Levi’s scientific style of writing can be attributed not only to the content that he aims to capture with it, but also to his purpose behind writing. Levi’s is not only account, but also of hundreds of thousands of people who died in concentration camps before they had a chance to bear witness to their experiences – as Jonathon Drucker (Primo Levi and Humanism After Auschwitz (2009)) puts it, ‘Levi’s testimony shoulders the heavy responsibility of speaking for victims…who have no voice of their own.’ As such, it cannot be a wholly personal or subjective account as with some other testimony (for example, the diary of Anne Frank), since this would fail to do justice to those who did not survive – compelling as one might find it, the experience of Primo Levi does not count as the experience of thousands of other Holocaust victims. Therefore, in writing on behalf of others in a highly observational and analytical manner, Levi provides a convincing representation of what life might have been life for any of the prisoners (overlooking experiences specific to Levi, such as his work as a prisoner-chemist.) What Se questo lacks in personal value is made up for by its convincing insight into the mechanisms of Auschwitz as would apply to any of the victims on behalf of whom Levi is testifying.
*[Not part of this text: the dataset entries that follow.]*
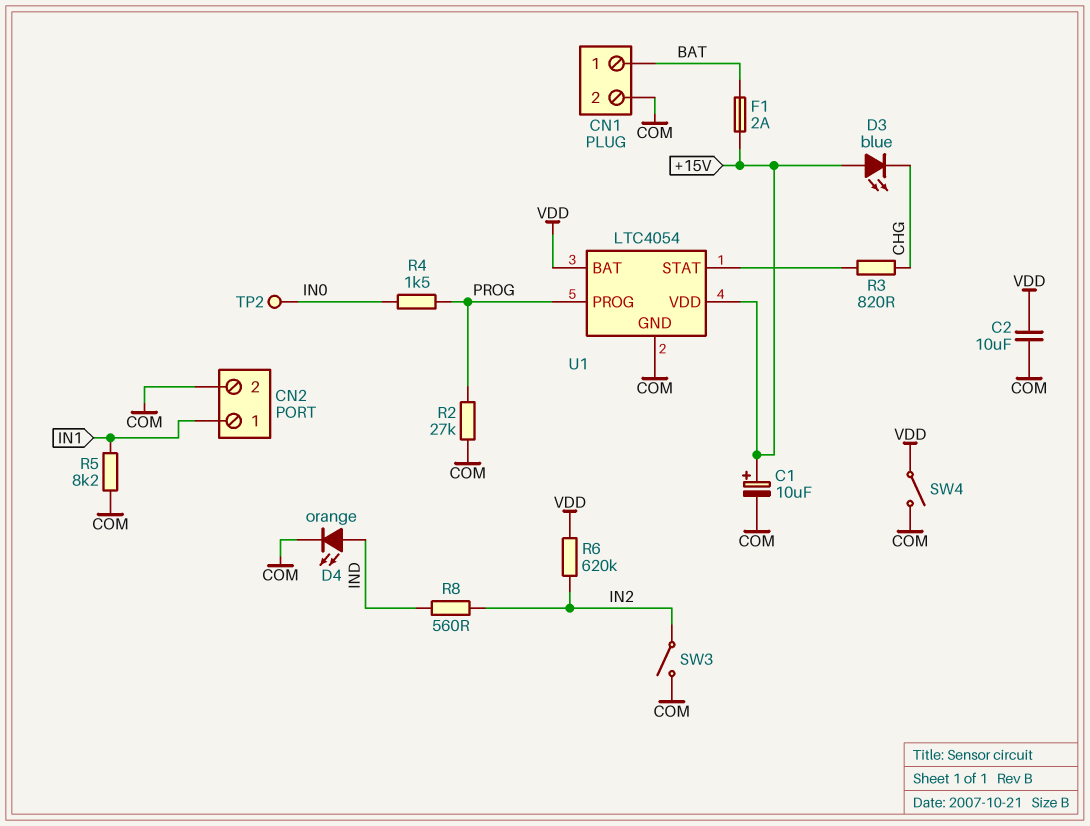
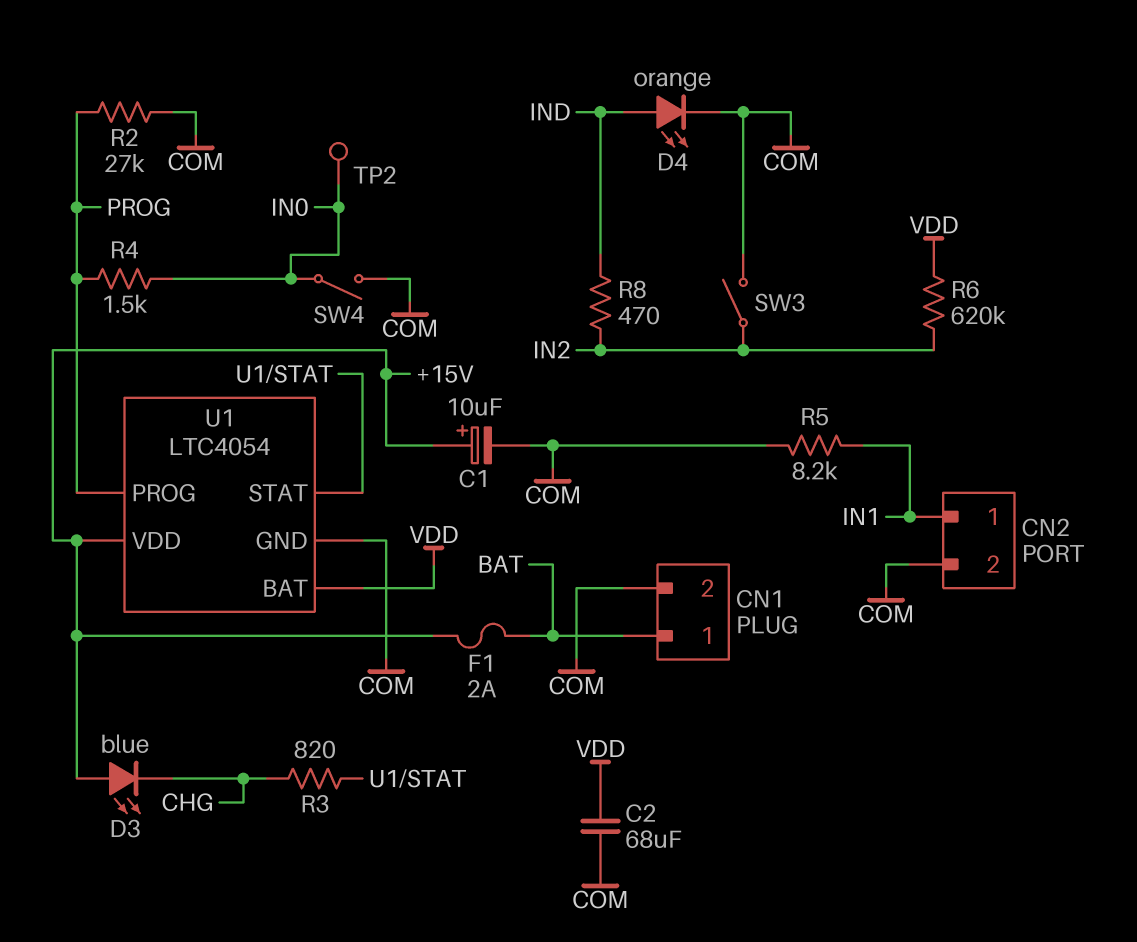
C2: 10uF (COM, VDD) -> 68uF (COM, VDD)
R8: 560 (IN2, IND) -> 470 (IN2, IND)
SW4: switch (COM, VDD) -> switch (COM, IN0)

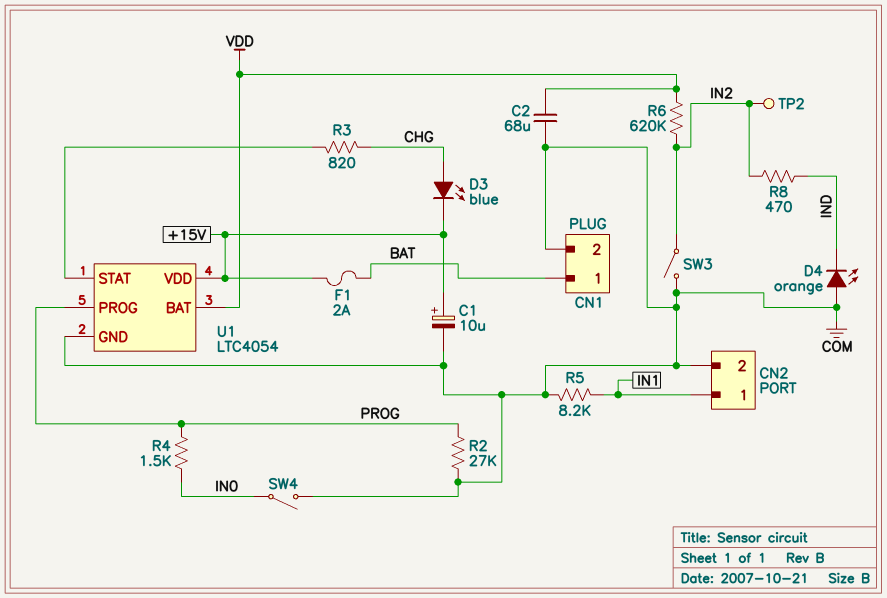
D3: LED blue (A +15V, K CHG) -> LED blue (A CHG, K +15V)
D4: LED orange (A IND, K COM) -> LED orange (A COM, K IND)
TP2: test point (IN0) -> test point (IN2)

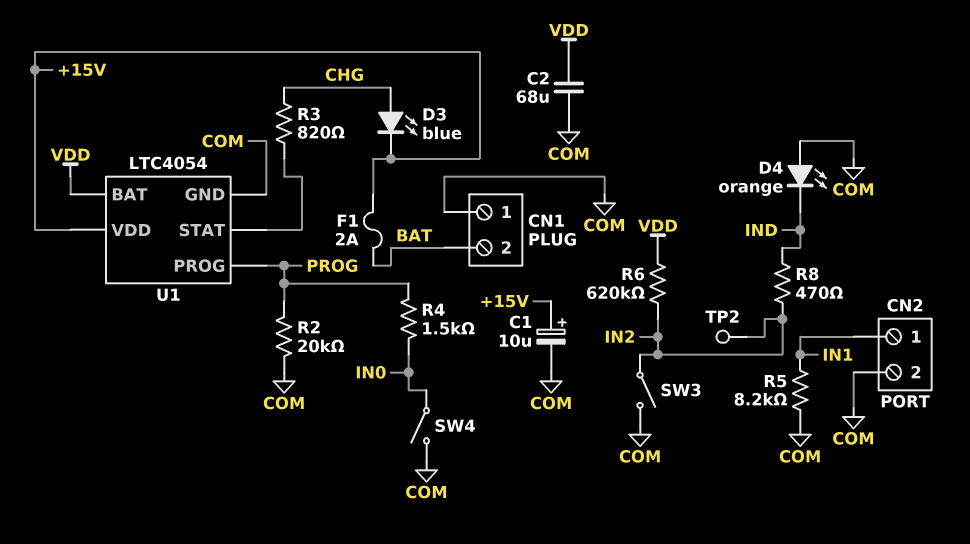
CN1 pin 1: BAT -> COM
CN1 pin 2: COM -> BAT
R2: 27k (COM, PROG) -> 20k (COM, PROG)

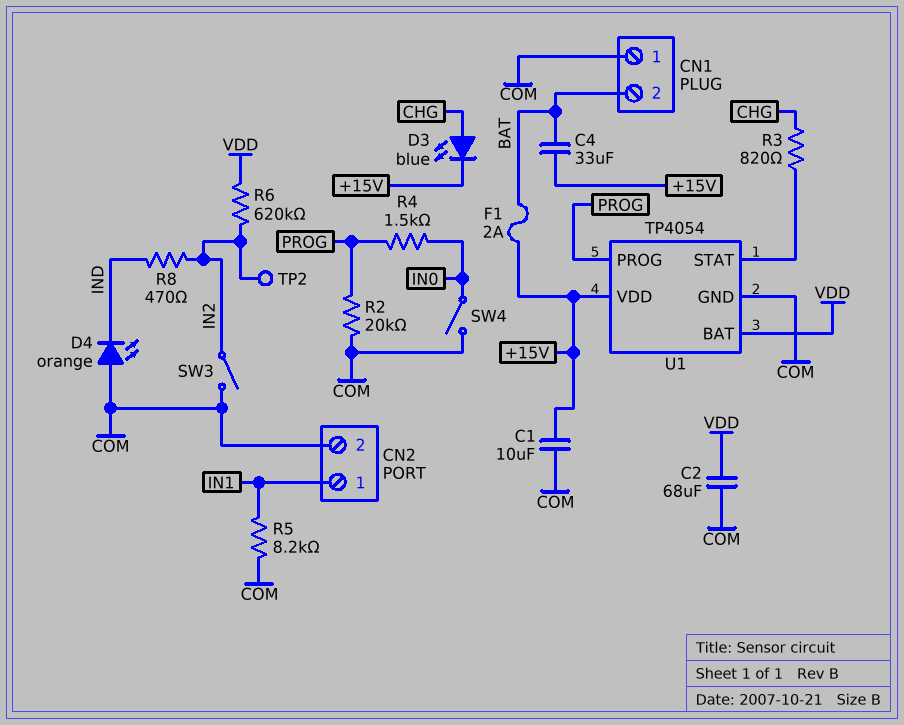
C1: 10uF (plus +15V, minus COM) -> 10uF (+15V, COM)
C4: none -> 33uF (+15V, BAT)
U1: LTC4054 -> TP4054

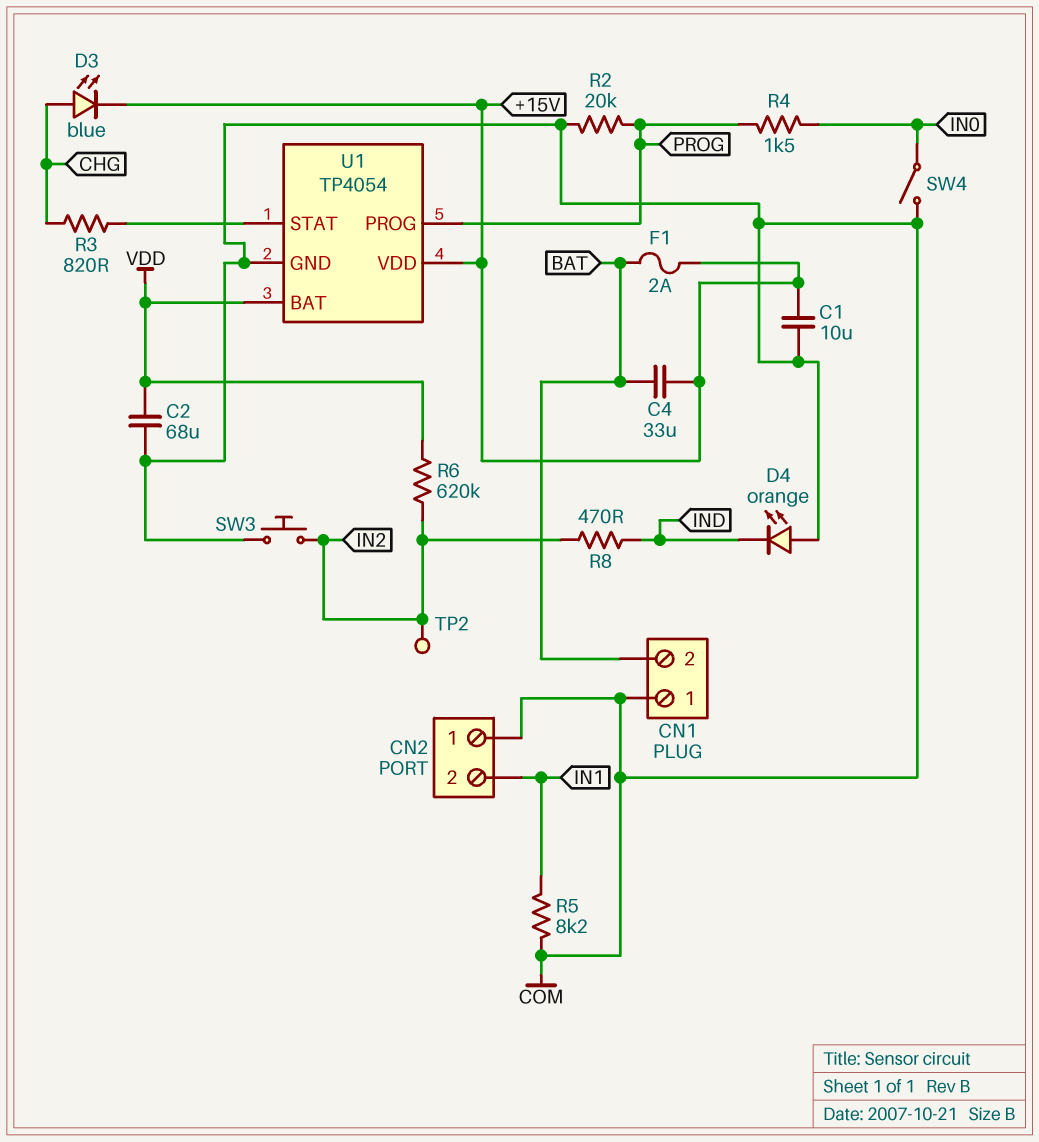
CN2 pin 1: IN1 -> COM
CN2 pin 2: COM -> IN1
SW3: switch (COM, IN2) -> button (COM, IN2)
However, Levi’s intention in writing is not just testimonial; Se questo certainly bears witness to the tragedy of Holocaust victims, but it also has a confrontational side. In I sommersi e i salvati, he wrote with regard to the perpetrators of the Holocaust that ‘before, they were oppressors or indifferent spectators, now they would be readers: I would corner them, tie them before a mirror.’ In this context, one might consider him as writing just as much like a jurist as like a chemist; both roles must present facts in a clear and unbiased way, but unlike the chemist, the jurist does to attain a certain reaction. In the words of Judith Woolf (The Cambridge Companion to Primo Levi, Chapter 3), ‘Justice with which Primo Levi was concerned was not the justice of Nuremburg…he wanted to understand his adversaries and to confront them by forcing them to confront themselves.’ Levi’s dry style displays the Holocaust through its own inhumane nature rather than through subjective embellishment, and therefore forces the reader the react to the events it describes. Whilst Se questo does resemble the writing of a chemist to a significant degree, it must be remembered that science does not concern itself with morality, unlike Levi as a writer in sense of some form of justice. Therefore, Levi’s manner of being analytical, observational and looking for patterns of understanding has significance beyond Levi’s experience as a chemist and the scientific nature of what he captures; it is also the most effective way of confronting the perpetrators.
While the parallel between Ulysses, the wandering hero who goes through great trials before returning home, and Levi might lead one to view Levi as a valorous protagonist as well, there is a crucial difference between them: Dante’s Ulysses (with whom Levi concerns himself primarily, as opposed to Homer’s) pushes the boundaries of what humanity can achieve, but Levi experiences the boundaries of what can humanity can endure. Therefore, Levi is not an explorer, but an observer of what is effectively a destructive experiment on humanity. His role as an author does not correspond fully to that of a chemist – his own moral perspective and search for ‘justice’ by forcing the perpetrators of the Holocaust to confront their own misdeeds transcend the confines of a scientific perspective. However, Levi’s education, positivist outlook and careful observational treatment of his content result in a testimonial account that has much in common with the writing of a chemist.